Robert Burns (1759-1796)

'Poems chiefly in the Scottish dialect' by Robert Burns. The Kilmarnock edition: 1786. Sp Coll 3016

According to a recent biographer ‘everyone knows about Burns’: the Ayrshire farmer turned poet has long enjoyed enormous popularity. Robert Burns (1759-1796) was a complex figure – in many ways he was a product of the bilingual and bicultural upbringing peculiar to much of lowland Scotland in the late 1700s. He was immersed in the Scots language and Scottish folk traditions, yet he was also well-schooled in English literature.
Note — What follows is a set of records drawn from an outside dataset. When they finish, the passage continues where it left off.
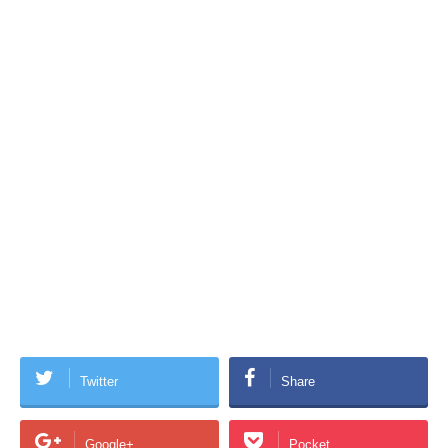
Twitter
Share
Google+
Pocket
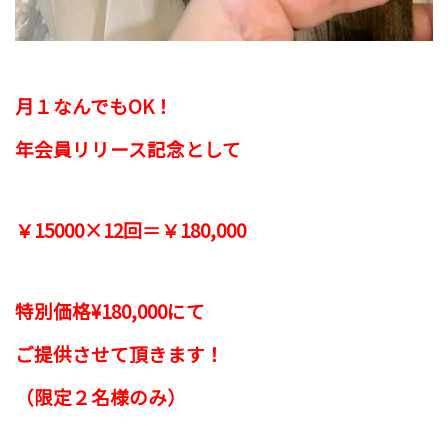
月１なんでもOK！
年会員リリース記念として
￥15000×12回＝￥180,000
特別価格¥180,000にて
ご提供させて頂きます！
（限定２名様のみ）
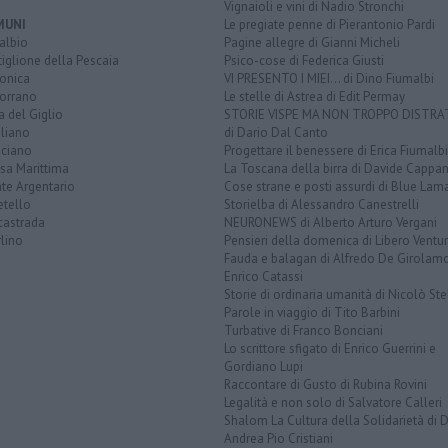
Vignaioli e vini di Nadio Stronchi
MUNI
Le pregiate penne di Pierantonio Pardi
albio
Pagine allegre di Gianni Micheli
iglione della Pescaia
Psico-cose di Federica Giusti
lonica
VI PRESENTO I MIEI... di Dino Fiumalbi
orrano
Le stelle di Astrea di Edit Permay
a del Giglio
STORIE VISPE MA NON TROPPO DISTR
liano
di Dario Dal Canto
ciano
Progettare il benessere di Erica Fiumalbi
sa Marittima
La Toscana della birra di Davide Cappan
te Argentario
Cose strane e posti assurdi di Blue Lam
etello
Storielba di Alessandro Canestrelli
castrada
NEURONEWS di Alberto Arturo Vergani
lino
Pensieri della domenica di Libero Ventur
Fauda e balagan di Alfredo De Girolam
Enrico Catassi
Storie di ordinaria umanità di Nicolò Ste
Parole in viaggio di Tito Barbini
Turbative di Franco Bonciani
Lo scrittore sfigato di Enrico Guerrini e
Gordiano Lupi
Raccontare di Gusto di Rubina Rovini
Legalità e non solo di Salvatore Calleri
Shalom La Cultura della Solidarietà di 
Andrea Pio Cristiani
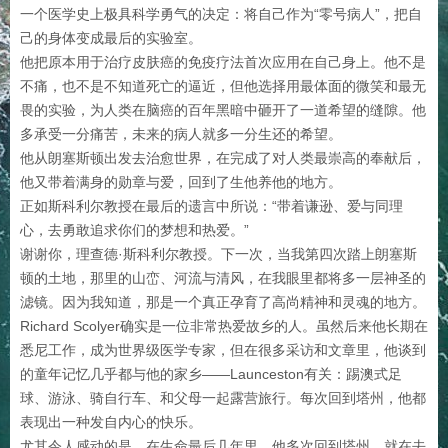
一个医学史上极具科学勇气的决定：将自己作为“零号病人”，把自
己的身体变成最后的实验室。
他把原本用于治疗皮肤癌的免疫疗法首次应用在自己身上。他不是
不痛，也不是不知道死亡的逼近，但他选择用最体面的微笑和最无
畏的实验，为人类在脑癌的百年黑暗中砸开了一道希望的缝隙。他
多承受一分痛苦，未来的病人就多一分生还的希望。
他从朗塞斯顿出发去治愈世界，在完成了对人类最崇高的奉献后，
他又带着满身的勋章与爱，回到了生他养他的地方。
正如斯科利尔教授在最后的遗言中所说：“带着谦逊、爱与同理
心，去勇敢追求你们的梦想和热爱。”
谢谢你，理查德·斯科利尔教授。下一次，当我第四次踏上朗塞斯
顿的土地，那里的山峦、河流与清风，在我眼里都将多一层神圣的
滤镜。因为我知道，那是一个真正孕育了高尚精神和灵魂的地方。
Richard Scolyer确实是一位非常热爱故乡的人。虽然后来他长期在
悉尼工作，成为世界级医学专家，但在很多采访和文章里，他谈到
的童年记忆几乎都与他的家乡——Launceston有关：踢澳式足
球、游泳、骑自行车、和父母一起露营旅行。每次回到塔州，他都
表现出一种发自内心的快乐。
尤其令人感动的是，在生命最后几年里，他多次回到塔州。就在去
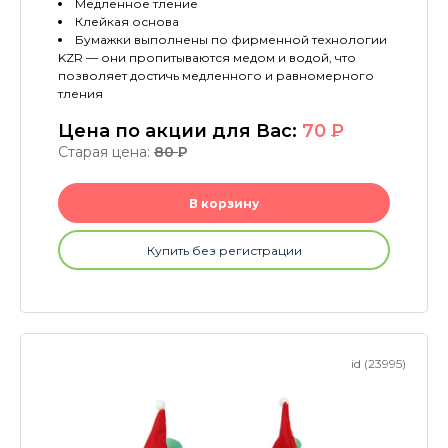
Медленное тление
Клейкая основа
Бумажки выполнены по фирменной технологии
KZR — они пропитываются медом и водой, что
позволяет достичь медленного и равномерного
тления
Цена по акции для Вас:
70
P
Старая цена:
80
P
В корзину
Купить без регистрации
id (23995)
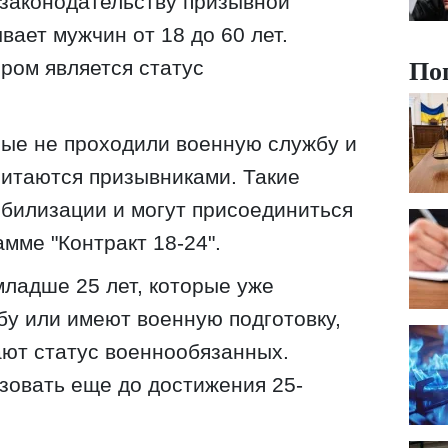
законодательству призывной
вает мужчин от 18 до 60 лет.
По
ом является статус
рые не проходили военную службу и
считаются призывниками. Такие
билизации и могут присоединиться
амме "Контракт 18-24".
младше 25 лет, которые уже
у или имеют военную подготовку,
ют статус военнообязанных.
зовать еще до достижения 25-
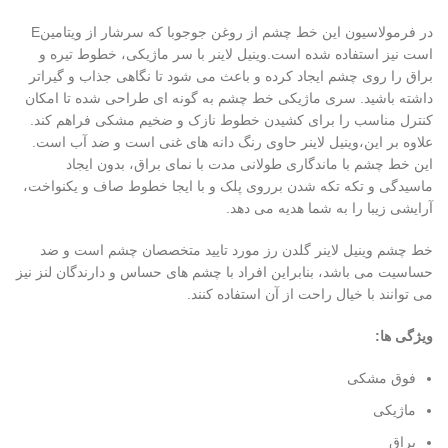
در فرمولاسیون این خط چشم از روغن جوجوبا که سرشار از ویتامینE
است نیز استفاده شده است.وینیل لاینر با سر ماژیکی، خطوط تیره و
براق را روی چشم ایجاد کرده و باعث می شود تا نگاهی جذاب و گیراتر
داشته باشید. سری ماژیکی خط چشم به گونه ای طراحی شده تا امکان
کنترل مناسب را برای کشیدن خطوط نازک و ضخیم مشکی فراهم کند.
علاوه بر این،وینیل لاینر حاوی رنگ دانه های غنی است و ضد آب است.
این خط چشم با ماندگاری طولانی مدت با نمای براق، بدون ایجاد
ماسیدگی و تکه تکه شدن برروی پلک و با ایجا خطوط صاف و یکنواخت،
آرایشی زیبا را به شما هدیه می دهد.
خط چشم وینیل لاینر گلدن رز مورد تایید متخصصان چشم است و ضد
حساسیت می باشد، بنابراین افراد با چشم های حساس و دارندگان لنز نیز
می توانند با خیال راحت از آن استفاده کنند.
ویژگی ها:
فوق مشکی
ماژیکی
براق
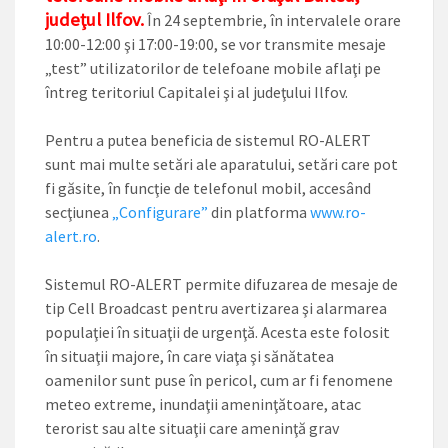
judeţul Ilfov.
În 24 septembrie, în intervalele orare
10:00-12:00 şi 17:00-19:00, se vor transmite mesaje
„test” utilizatorilor de telefoane mobile aflaţi pe
întreg teritoriul Capitalei şi al judeţului Ilfov.
Pentru a putea beneficia de sistemul RO-ALERT
sunt mai multe setări ale aparatului, setări care pot
fi găsite, în funcţie de telefonul mobil, accesând
secţiunea
„Configurare”
din platforma
www.ro-
alert.ro
.
Sistemul RO-ALERT permite difuzarea de mesaje de
tip Cell Broadcast pentru avertizarea şi alarmarea
populaţiei în situaţii de urgenţă. Acesta este folosit
în situaţii majore, în care viaţa şi sănătatea
oamenilor sunt puse în pericol, cum ar fi fenomene
meteo extreme, inundaţii ameninţătoare, atac
terorist sau alte situaţii care ameninţă grav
Shown here, his 1786 breakthrough work, Poems, chiefly in the Scottish dialect succeeded instantly, selling out its run of six hundred copies within a month. He skilfully balanced the collection of poems by combining the Scots and English traditions: sometimes he uses an English just tipped with Scots, sometimes the Scots element is more pronounced, sometimes it is overwhelming. The end result was a work that proved popular to people across the social spectrum.

Grose's 'Antiquities of Scotland'. (London: 1789). Plate depicting the Alloway Kirk. RQ 3091-3092

One of Burns’s most popular poems is Tam O’Shanter: a Tale. The poem was written in 1790 for his friend, the antiquarian Captain Francis Grose (bap. 1731, d. 1791), ‘a cheerful-looking grig of an old, fat fellow’ who was researching his Antiquities of Scotland. The carnivalesque, mock-epic poem sees Tam encountering witches and warlocks during a stormy night-ride home from the pub on his horse, Meg. Seen here, it accompanies the account of the Kirk of Alloway in the second volume of Grose's 1791 Antiquities.